Main Entry: pur·ist 
Pronunciation: \ˈpyu̇r-ist\
Function: noun 
Date: circa 1706
: a person who adheres strictly and often excessively to a tradition; especially : one preoccupied with the purity of a language and its protection from the use of foreign or altered forms

As it relates to woodworking my understanding of a Purist is someone that works exclusively with hand tools.


----------



## miles125 (Jun 8, 2007)

""As it relates to woodworking my understanding of a Purist is someone that works exclusively with hand tools.""

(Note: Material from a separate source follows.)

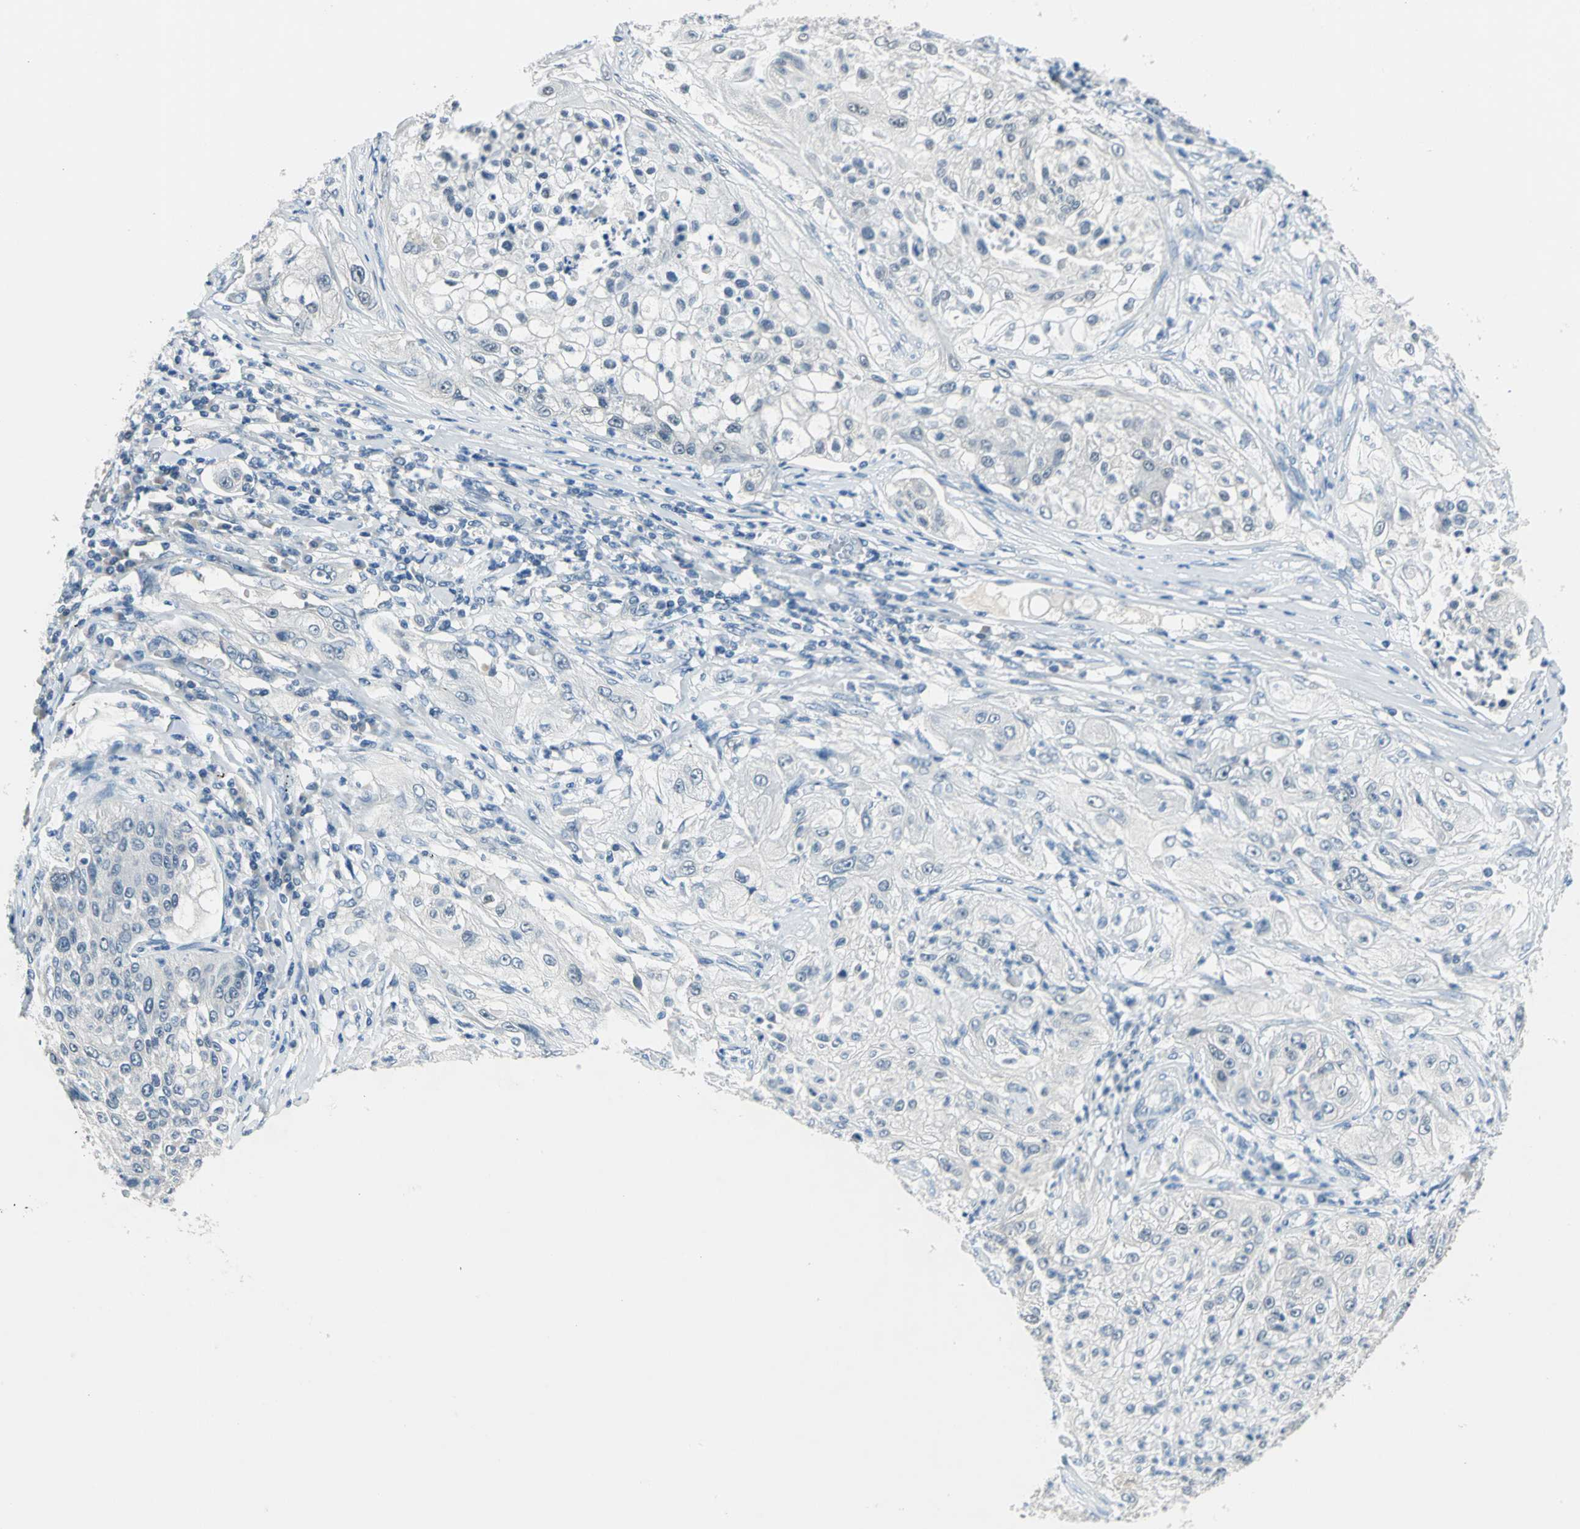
{"staining": {"intensity": "negative", "quantity": "none", "location": "none"}, "tissue": "lung cancer", "cell_type": "Tumor cells", "image_type": "cancer", "snomed": [{"axis": "morphology", "description": "Inflammation, NOS"}, {"axis": "morphology", "description": "Squamous cell carcinoma, NOS"}, {"axis": "topography", "description": "Lymph node"}, {"axis": "topography", "description": "Soft tissue"}, {"axis": "topography", "description": "Lung"}], "caption": "There is no significant staining in tumor cells of lung cancer (squamous cell carcinoma). Brightfield microscopy of immunohistochemistry (IHC) stained with DAB (3,3'-diaminobenzidine) (brown) and hematoxylin (blue), captured at high magnification.", "gene": "ZNF415", "patient": {"sex": "male", "age": 66}}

But a purist's purist would demand the hand tools also be made by hand…


----------



## MrHudon (Aug 11, 2009)

Miles, good Point! 
Guess that makes the caveman and his wooden club the first "Pure" woodworker. ; )


----------



## JJohnston (May 22, 2009)

I don't cotton to that new-fangled Star Trek-style transporter technology where you just "beam away" any wood you don't want, so that makes me a power-tool purist.


----------



## 8iowa (Feb 7, 2008)

I think of a purist as someone who, while using power tools, uses traditional methods of joinery, such as mortise and tennon and dovetails instead of pocket screws and staples; Someone who uses real wood rather than plywood for the backs and panels; and has the knowledge and tendency to use several types of handtools before a project is finished.


----------



## TopamaxSurvivor (May 2, 2008)

Plastic lumber is not woodworking, it is plastic working. No ands, ifs or buts about it ;-))


----------



## mvflaim (Dec 8, 2009)

A purist is some one who builds furniture in the same way the craftsman made it back in the period it was made. Hot hide glue and all. Roy Underhill, Mack Headley and Adam Cherubini are purists.


----------



## a1Jim (Aug 9, 2008)

A purist is a person who operates or proceeds in a manner in such a way that they follow there best understanding of a given subject in a most absolute or exacting way.


----------